In an analysis of the spending published last month, the Treasury notes that state and local governments spent $5 billion of their federal COVID aid on “worker support,” a category that includes those bonuses along with things like unemployment payments and job training. That’s the same amount of money that states and local governments reported using for actual COVID relief—a category that includes “vaccinations, testing, contact tracing, PPE, prevention in congregate facilities, medical expenses, and other public health measures.”

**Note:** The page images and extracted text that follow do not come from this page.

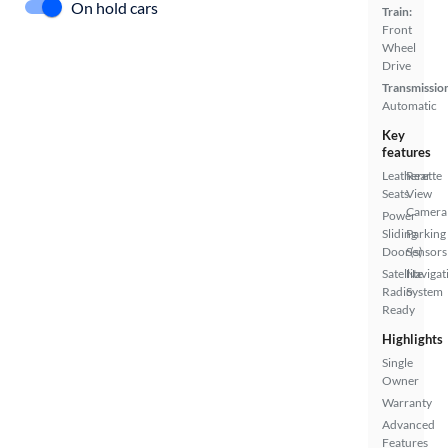
On hold cars
Train:
Front
Wheel
Drive
Transmissio
Automatic
Key
features
Leatherette
Rear
Seats
View
Camera
Power
Sliding
Parking
Door(s)
Sensors
Satellite
Navigat
Radio
System
Ready
Highlights
Single
Owner
Warranty
Advanced
Features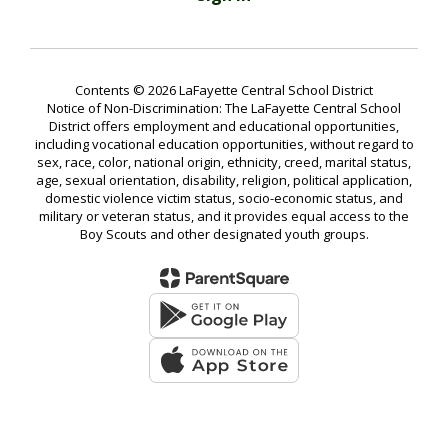
Contents © 2026 LaFayette Central School District
Notice of Non-Discrimination: The LaFayette Central School
District offers employment and educational opportunities,
including vocational education opportunities, without regard to
sex, race, color, national origin, ethnicity, creed, marital status,
age, sexual orientation, disability, religion, political application,
domestic violence victim status, socio-economic status, and
military or veteran status, and it provides equal access to the
Boy Scouts and other designated youth groups.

States and local governments are forbidden from using the American Rescue Fund spending to cut taxes but are allowed to plow it into parts of their budgets that have little if anything to do with the pandemic. Public sector unions have been happy to encourage some of those decisions. The Associated Press reported in July that an Oregon proposal to give public workers a $2,000 bonus was the subject of “a union lobbying campaign that included thousands of emails and hundreds of phone calls to lawmakers.”

In many cases, police and prison guards have been on the front lines for getting extra pay.

In Virginia, law enforcement personnel and prison guards received $3,000 bonuses last year. That consumed more than $10 million of COVID aid and benefitted 1,905 workers, according to the Treasury’s tracker. Some counties in Virginia went even further on their own. Pittsylvania County, on the state’s southern border, doubled the bonus for their police officers and topped up other county employees’ bank accounts too, ultimately spending more than $245,000 in relief to pay bonuses to 287 workers.

The state of Indiana gave all prison guards a one-time “hazard pay bonus” of $1,600 for working during the pandemic—at a total cost of $7.6 million. Clayton County, Georgia, reports spending more than $4.6 million on “lump-sum payments of $4,000” to police and prison guards.

And on and on. There are already 401 line items detailing “premium pay” in the Treasury’s sprawling spreadsheet that breaks down the various ways state and local governments have blown through an unnecessary bailout by rewarding government workers for just doing their jobs.